• _Exercise_
Print the lines of text from the records below word for word, without changing anything. Leave the pictures out of your answer.

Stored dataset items

----------------

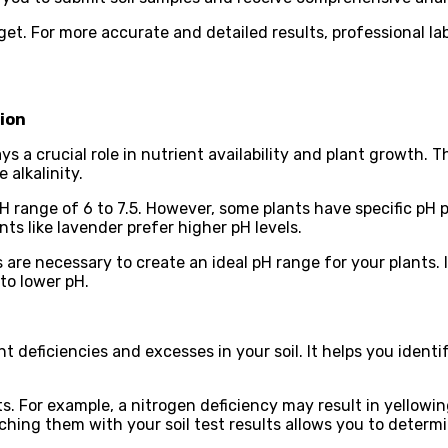
t. For more accurate and detailed results, professional la
tion
 plays a crucial role in nutrient availability and plant growth
 alkalinity.
a pH range of 6 to 7.5. However, some plants have specific pH
nts like lavender prefer higher pH levels.
 are necessary to create an ideal pH range for your plants. 
to lower pH.
nt deficiencies and excesses in your soil. It helps you ident
s. For example, a nitrogen deficiency may result in yellowin
g them with your soil test results allows you to determin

----------------

• _Answer for the task_
t. For more accurate and detailed results, professional la
tion
 plays a crucial role in nutrient availability and plant growth
 alkalinity.
a pH range of 6 to 7.5. However, some plants have specific pH
nts like lavender prefer higher pH levels.
 are necessary to create an ideal pH range for your plants. 
to lower pH.
nt deficiencies and excesses in your soil. It helps you ident
s. For example, a nitrogen deficiency may result in yellowin
g them with your soil test results allows you to determin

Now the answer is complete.